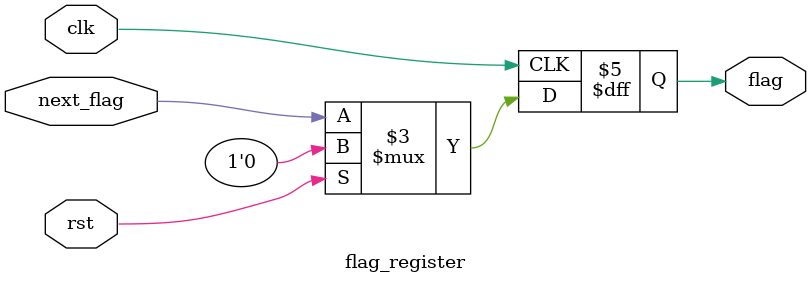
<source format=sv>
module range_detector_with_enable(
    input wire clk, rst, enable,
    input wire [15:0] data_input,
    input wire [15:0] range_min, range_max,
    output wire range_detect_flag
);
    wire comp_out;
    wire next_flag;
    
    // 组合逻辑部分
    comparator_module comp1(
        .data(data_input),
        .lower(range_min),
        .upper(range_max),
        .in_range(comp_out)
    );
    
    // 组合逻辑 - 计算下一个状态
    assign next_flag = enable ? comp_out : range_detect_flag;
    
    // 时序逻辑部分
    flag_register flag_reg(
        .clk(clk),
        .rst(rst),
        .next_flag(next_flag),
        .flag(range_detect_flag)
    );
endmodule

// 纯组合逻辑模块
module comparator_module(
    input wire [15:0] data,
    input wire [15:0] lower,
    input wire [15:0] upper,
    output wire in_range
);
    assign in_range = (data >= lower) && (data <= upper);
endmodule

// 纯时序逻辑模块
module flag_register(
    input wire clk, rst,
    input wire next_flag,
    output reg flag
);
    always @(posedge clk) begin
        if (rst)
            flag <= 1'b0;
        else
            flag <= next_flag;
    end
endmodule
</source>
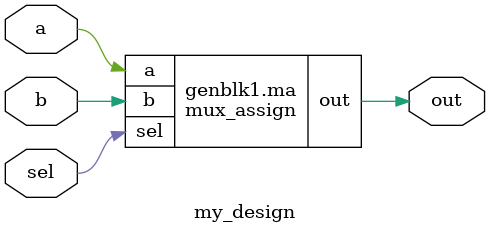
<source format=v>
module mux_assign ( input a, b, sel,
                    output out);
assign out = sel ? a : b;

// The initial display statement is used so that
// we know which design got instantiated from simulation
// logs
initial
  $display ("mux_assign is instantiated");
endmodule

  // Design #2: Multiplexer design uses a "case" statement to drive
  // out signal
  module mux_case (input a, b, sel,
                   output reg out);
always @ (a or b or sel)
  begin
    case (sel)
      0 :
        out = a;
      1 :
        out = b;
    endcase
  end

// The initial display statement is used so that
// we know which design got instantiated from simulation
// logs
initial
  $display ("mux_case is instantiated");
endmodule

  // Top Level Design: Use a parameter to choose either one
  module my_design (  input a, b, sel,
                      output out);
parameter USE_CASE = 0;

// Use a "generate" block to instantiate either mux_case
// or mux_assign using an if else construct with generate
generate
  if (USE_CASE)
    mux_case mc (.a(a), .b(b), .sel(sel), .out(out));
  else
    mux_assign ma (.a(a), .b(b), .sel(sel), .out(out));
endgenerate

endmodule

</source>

...

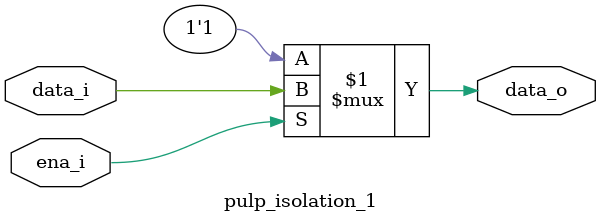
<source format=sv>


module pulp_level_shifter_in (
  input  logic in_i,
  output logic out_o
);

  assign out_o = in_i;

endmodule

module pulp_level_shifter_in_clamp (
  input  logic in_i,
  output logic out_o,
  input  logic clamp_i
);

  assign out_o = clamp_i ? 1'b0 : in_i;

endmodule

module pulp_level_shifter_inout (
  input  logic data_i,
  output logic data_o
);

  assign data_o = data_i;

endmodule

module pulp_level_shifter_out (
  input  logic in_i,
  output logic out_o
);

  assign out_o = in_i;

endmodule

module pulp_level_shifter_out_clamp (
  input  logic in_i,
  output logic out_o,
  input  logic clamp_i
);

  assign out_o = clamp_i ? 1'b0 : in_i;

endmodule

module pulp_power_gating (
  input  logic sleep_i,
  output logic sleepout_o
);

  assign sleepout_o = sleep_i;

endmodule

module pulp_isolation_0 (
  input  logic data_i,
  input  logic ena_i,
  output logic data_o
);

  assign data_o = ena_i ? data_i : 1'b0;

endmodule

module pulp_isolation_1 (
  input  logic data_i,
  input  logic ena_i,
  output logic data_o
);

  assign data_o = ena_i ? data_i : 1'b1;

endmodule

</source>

> [WHAT IS NEEDED]: The expected answer is only a number: the count of lines in this listing that contain the string "parameter".

> [ANSWER TO THE PROBLEM]: 2